Characterization of micromechanical properties of Al, Y-modified silicide coating on Nb–Si based alloy

Micromechanical properties of Al, Y-modified silicide coating on Nb–Si based alloy were investigated in this paper. The silicide coating prepared by pack cementation consists mainly of a (Nb,X)Si₂ (X represents Ti, Hf and Cr element) outer layer (~90 μm), a (Ti,Nb)₅Si₄ inner layer (~5 μm) and a discontinuous Cr and Al-rich layer. The results showed that the microhardness of the porous area in the outside of (Nb,X)Si₂ layer was lower than that of the dense (Nb,X)Si₂. The microhardness was essentially constant along the thickness direction in the dense (Nb,X)Si₂ layer and approximately twice higher than that of substrate.

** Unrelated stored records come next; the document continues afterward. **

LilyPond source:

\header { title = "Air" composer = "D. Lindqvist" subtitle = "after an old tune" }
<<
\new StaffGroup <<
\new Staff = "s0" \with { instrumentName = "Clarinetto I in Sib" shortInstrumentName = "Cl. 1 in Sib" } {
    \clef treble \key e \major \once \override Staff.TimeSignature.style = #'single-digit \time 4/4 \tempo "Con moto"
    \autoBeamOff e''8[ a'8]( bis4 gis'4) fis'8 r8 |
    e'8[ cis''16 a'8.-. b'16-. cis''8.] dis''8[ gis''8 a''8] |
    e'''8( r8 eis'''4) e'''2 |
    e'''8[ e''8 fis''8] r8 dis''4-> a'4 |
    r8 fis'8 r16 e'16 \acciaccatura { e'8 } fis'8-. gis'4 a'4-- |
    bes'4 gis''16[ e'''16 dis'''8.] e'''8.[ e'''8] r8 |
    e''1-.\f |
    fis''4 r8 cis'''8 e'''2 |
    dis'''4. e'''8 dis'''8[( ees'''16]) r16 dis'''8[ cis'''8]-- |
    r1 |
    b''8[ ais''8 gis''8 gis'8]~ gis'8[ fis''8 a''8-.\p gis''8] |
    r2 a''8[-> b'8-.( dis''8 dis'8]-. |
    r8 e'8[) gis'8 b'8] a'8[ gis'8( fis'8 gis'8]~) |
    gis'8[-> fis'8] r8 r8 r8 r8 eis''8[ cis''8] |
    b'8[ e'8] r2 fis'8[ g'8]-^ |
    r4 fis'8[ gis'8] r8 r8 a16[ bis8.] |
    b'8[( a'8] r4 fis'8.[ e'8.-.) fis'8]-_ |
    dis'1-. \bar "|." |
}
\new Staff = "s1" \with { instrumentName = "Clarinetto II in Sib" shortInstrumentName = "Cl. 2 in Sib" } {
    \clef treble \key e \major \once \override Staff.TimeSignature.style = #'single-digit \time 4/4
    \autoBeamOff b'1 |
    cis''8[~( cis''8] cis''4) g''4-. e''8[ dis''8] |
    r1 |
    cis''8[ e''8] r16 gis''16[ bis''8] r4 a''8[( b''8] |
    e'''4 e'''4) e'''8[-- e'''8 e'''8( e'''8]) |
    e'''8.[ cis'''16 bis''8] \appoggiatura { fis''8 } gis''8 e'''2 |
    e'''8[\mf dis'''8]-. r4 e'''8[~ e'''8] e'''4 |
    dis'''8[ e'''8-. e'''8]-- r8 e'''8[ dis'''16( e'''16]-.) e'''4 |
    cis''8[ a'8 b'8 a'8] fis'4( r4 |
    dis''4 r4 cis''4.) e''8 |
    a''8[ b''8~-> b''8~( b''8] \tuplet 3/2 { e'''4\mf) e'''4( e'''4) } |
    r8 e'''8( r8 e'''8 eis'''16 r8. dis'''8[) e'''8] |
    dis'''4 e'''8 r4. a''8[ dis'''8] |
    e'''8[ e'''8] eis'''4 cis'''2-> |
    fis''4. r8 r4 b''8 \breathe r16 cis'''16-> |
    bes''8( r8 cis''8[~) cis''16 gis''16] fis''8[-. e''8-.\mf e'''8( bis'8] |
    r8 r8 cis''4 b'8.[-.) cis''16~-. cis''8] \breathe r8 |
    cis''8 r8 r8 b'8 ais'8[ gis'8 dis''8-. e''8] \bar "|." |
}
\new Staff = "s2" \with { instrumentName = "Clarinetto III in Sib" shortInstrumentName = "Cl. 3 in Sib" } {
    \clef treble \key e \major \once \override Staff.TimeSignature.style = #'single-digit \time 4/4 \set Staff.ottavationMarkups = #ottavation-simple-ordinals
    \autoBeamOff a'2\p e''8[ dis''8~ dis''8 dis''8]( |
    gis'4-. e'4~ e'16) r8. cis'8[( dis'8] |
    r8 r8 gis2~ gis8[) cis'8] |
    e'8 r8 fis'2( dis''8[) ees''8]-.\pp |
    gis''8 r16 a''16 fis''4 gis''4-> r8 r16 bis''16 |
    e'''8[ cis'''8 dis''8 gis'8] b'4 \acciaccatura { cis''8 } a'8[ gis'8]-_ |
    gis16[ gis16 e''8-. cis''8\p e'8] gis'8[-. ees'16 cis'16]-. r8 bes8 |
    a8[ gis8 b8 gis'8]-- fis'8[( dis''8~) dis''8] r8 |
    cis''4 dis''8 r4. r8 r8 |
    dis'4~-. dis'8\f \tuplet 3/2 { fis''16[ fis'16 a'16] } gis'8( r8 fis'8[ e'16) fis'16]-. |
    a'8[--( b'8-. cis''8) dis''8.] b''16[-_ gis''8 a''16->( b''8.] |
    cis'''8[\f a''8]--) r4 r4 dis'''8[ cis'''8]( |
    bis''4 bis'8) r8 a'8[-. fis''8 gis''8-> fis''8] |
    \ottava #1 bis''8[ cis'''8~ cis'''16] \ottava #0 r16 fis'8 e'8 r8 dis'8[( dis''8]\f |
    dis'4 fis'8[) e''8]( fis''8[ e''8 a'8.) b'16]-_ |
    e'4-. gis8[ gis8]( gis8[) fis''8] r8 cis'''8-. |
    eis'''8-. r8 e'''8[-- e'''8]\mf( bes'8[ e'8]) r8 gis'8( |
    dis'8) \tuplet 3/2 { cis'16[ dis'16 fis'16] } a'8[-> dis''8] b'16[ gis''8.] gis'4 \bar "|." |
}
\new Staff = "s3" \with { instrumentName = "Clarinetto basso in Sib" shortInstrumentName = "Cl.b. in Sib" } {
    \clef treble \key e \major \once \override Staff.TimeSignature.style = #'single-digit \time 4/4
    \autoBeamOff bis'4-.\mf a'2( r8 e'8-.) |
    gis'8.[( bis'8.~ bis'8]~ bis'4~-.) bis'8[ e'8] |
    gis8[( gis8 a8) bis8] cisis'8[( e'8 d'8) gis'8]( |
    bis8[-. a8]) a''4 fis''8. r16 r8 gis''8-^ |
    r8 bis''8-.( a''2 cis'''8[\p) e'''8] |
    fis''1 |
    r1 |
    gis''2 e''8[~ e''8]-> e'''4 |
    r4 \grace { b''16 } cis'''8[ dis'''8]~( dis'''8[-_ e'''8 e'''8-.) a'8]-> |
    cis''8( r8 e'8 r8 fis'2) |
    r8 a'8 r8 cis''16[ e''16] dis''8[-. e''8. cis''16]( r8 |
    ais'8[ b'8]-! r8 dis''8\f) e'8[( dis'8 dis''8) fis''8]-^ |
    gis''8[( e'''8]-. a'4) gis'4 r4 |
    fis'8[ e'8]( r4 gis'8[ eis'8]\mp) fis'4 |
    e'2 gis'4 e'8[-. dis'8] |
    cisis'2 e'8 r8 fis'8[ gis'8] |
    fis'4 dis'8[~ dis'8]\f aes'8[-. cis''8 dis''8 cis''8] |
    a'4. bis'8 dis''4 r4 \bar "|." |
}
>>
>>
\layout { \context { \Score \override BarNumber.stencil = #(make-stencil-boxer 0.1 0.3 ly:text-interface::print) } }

The (Nb,X)Si₂ coating shows anisotropic elastic and plastic properties. The nanohardness, elastic modulus and fracture toughness on the surface of (Nb,X)Si₂ coating are higher than those on the cross-section, which should be attributed to the grain orientation and microscopic defects. The elastic modulus of γ-(Nb,X)₅Si₃ is lower than that of α-(Nb,X)₅Si₃, while the nanohardness of γ-(Nb,X)₅Si₃ phase is slightly higher than that of α-(Nb,X)₅Si₃ phase in the substrate. The residual thermal stress in the (Nb,X)Si₂ coating generated from high temperature to room temperature is also discussed.